²²⁵Ac decay path showing four alpha generators. The transitions from ²¹³Bi to ²⁰⁹Pb contain branches with two alpha fractions

Fig. 2

Multivesicular Liposomes (MUVEL) Isotope Encapsulation. The diameter of the liposome (~800 nm) insures that the decay progeny recoil distance (~100 nm) is contained within the structure. The decay alpha penetration distances are approximately 1,000 times greater. From Sgouros, et al. [19]

The utility of the most widely used isotope, ^99mTc, stems from good fission yield of ⁹⁹Mo as a generator from ²³⁵U fissions. ^99mTc is used extensively in medical imaging diagnostics but is dependent on a few reactor sources worldwide.
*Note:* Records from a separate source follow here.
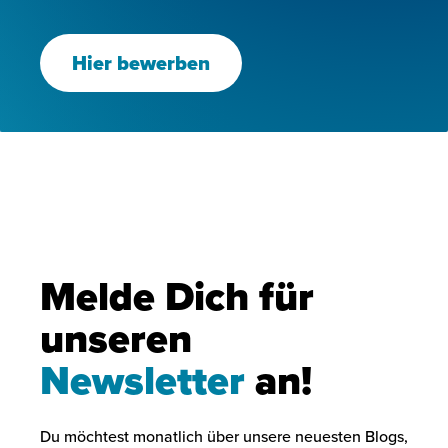
Hier bewerben
Melde Dich für
unseren
Newsletter
an!
Du möchtest monatlich über unsere neuesten Blogs,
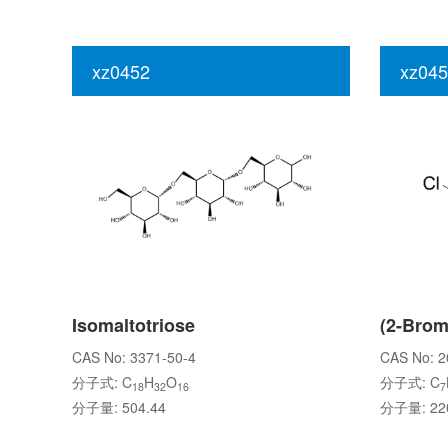
xz0452
xz045
Isomaltotriose
CAS No: 3371-50-4
CAS No: 2
分子式: C
H
O
分子式: C
18
32
16
7
分子量: 504.44
分子量: 220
Recent supply interruptions [14] have stimulated consideration and investments in alternate methods and sources such as a liquid fuel reactor [21], an electron accelerator beam for producing gammas and neutrons [22], and compact neutron generators [17, 18].

Conclusions

Medical isotopes provide attractive avenues for both medical diagnosis and therapies. Existing and emerging technologies in biology and medical isotope production can be utilized to provide needed supplies for health improvements. The medical profession, medical research institutes, pharmacy businesses, and nuclear technologists must join forces to further encourage the use of and educate people in the advantages of medical isotopes such that appropriate supplies are available. It is possible that medical isotope tools will diminish without attention to the supply and development, particularly for therapeutic needs.